Dear Mayor of One of the 18 Losing Amazon HQ2 Cities,
So you lost Amazon HQ2. Now what?
Alongside hundreds of North American cities, you took stock of your natural and human assets and then pitched them to Amazon, who decided to split their new headquarters between New York and Northern Virginia instead. It might seem like a wasted effort, but by losing Amazon, you’ve gained something even more valuable: a focused and attuned sense of place, a sense of who you are and what you offer. You’ve measured your assets, quantified them and organized your thoughts about how to accommodate change.
That’s because Amazon was clear about what they wanted: a highly educated workforce, a place to build a campus close to downtown (not a suburban greenfield) and an understanding of how their presence would allow the city to transform itself.
By showing Amazon how your community could meet those needs, you undertook a planning exercise. If you’re looking to add 50,000 employees, thinking about where to house them, how to transport them and where they’ll work, that’s very much a future-thinking exercise, which, at its heart, is what planning and urban design is all about.
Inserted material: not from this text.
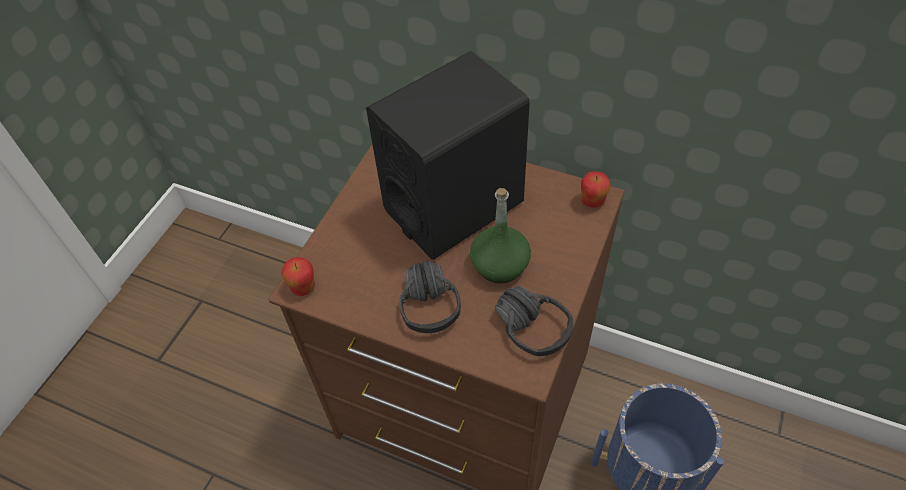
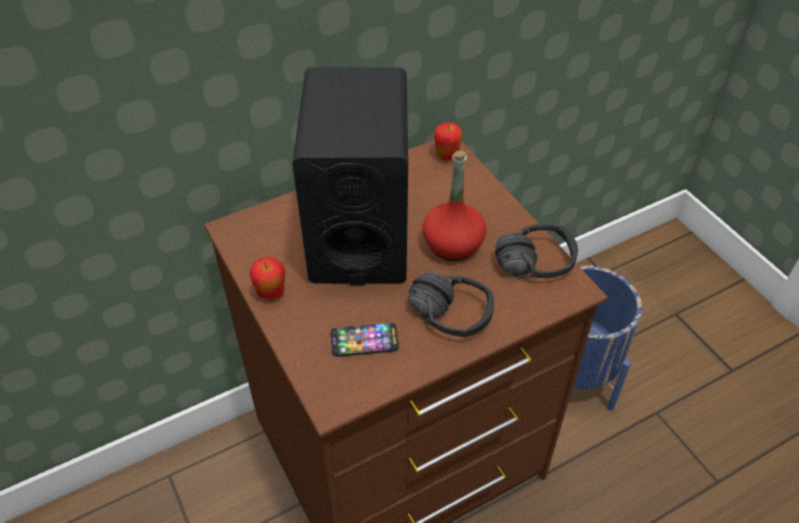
camera: 55 degrees left, 5 degrees down
apple [282,257,315,296] -> apple moved to [249,257,285,300]
green bottle [470,188,531,283] -> red bottle [422,150,486,261]
none -> phone [331,323,399,356]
Now that you have everything catalogued — and a keener sense of your assets — here’s what you can do next:
- Keep this civic-scaled conversation going. You discovered who you are, what you care about and what you can offer the world in the 21st century. Now, expand it so that everyone is included.
- Pitch all kinds of businesses. It doesn’t have to be just Amazon. Most companies are looking for the same things, like a highly educated workforce or available development sites. Who are Amazon’s competitors? How can you out-Amazon Amazon? What existing, home-grown industries can you strengthen and build upon?
- Fill in and connect the assets you’ve identified. You’ve done something akin to the census, counting your population, education levels, available land area, infrastructure capacity and more. Now find ways to bring those things together.
- Do something stupendous. Build rapid transit, solve housing problems, clean up an environmentally degraded site. Remember that for all its power, cyberspace it is not a space in itself, it is merely a means to support convening. So make spaces: streets, outdoor cafes, a ballpark, a town hall, a freedom trail. Make a spectacle: a concert, a religious revival, a party, a parade.
The power of planning, fundamentally, is to change the way a community thinks about itself. What I find so appealing about the process is its optimism: there’s tremendous community pride in it, and real power, too. You have quantified the possibilities for your future — now you just need to make them a reality.